→ WHAT TO DO
Reproduce verbatim the lines of the records, starting at the line that contains "phylum: Bryophyta" and ending at the line that contains "scientific name: Panicum pusillum", with both of those lines included.

Stored dataset items:
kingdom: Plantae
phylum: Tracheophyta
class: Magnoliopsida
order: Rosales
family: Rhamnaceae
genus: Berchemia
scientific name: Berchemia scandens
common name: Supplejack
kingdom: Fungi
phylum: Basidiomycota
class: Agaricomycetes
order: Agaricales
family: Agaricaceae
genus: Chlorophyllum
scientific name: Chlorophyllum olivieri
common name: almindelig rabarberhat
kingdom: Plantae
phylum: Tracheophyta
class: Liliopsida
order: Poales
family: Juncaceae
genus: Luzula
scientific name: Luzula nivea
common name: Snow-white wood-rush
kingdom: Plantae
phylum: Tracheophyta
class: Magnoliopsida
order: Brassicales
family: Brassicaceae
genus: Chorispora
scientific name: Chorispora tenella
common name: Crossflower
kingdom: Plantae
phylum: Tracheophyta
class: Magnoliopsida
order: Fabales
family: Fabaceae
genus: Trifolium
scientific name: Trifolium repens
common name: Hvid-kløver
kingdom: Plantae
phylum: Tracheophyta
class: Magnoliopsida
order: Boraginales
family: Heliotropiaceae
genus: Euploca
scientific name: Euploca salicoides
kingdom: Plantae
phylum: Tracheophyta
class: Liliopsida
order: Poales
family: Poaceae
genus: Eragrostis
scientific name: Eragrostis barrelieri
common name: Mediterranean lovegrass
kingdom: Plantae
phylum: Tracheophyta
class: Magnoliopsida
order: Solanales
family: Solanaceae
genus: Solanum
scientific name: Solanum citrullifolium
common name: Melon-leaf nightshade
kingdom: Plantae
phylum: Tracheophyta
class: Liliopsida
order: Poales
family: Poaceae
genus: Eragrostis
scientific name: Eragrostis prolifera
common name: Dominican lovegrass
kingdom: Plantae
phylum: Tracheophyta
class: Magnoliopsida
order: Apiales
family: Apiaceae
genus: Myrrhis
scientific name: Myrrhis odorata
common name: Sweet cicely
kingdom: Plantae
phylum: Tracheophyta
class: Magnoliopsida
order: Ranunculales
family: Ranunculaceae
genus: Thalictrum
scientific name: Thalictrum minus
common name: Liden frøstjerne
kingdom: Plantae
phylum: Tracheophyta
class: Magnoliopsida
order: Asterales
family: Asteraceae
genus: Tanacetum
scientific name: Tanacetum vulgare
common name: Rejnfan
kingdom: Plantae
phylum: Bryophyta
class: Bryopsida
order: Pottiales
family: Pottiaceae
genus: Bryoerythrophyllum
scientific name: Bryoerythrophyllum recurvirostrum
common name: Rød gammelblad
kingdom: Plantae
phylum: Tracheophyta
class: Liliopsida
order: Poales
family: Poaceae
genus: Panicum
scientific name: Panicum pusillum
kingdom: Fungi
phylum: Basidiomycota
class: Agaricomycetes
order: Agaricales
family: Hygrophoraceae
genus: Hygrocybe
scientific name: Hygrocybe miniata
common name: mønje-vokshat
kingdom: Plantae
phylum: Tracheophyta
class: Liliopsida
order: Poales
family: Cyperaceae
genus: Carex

→ SOLVED PROBLEM
phylum: Bryophyta
class: Bryopsida
order: Pottiales
family: Pottiaceae
genus: Bryoerythrophyllum
scientific name: Bryoerythrophyllum recurvirostrum
common name: Rød gammelblad
kingdom: Plantae
phylum: Tracheophyta
class: Liliopsida
order: Poales
family: Poaceae
genus: Panicum
scientific name: Panicum pusillum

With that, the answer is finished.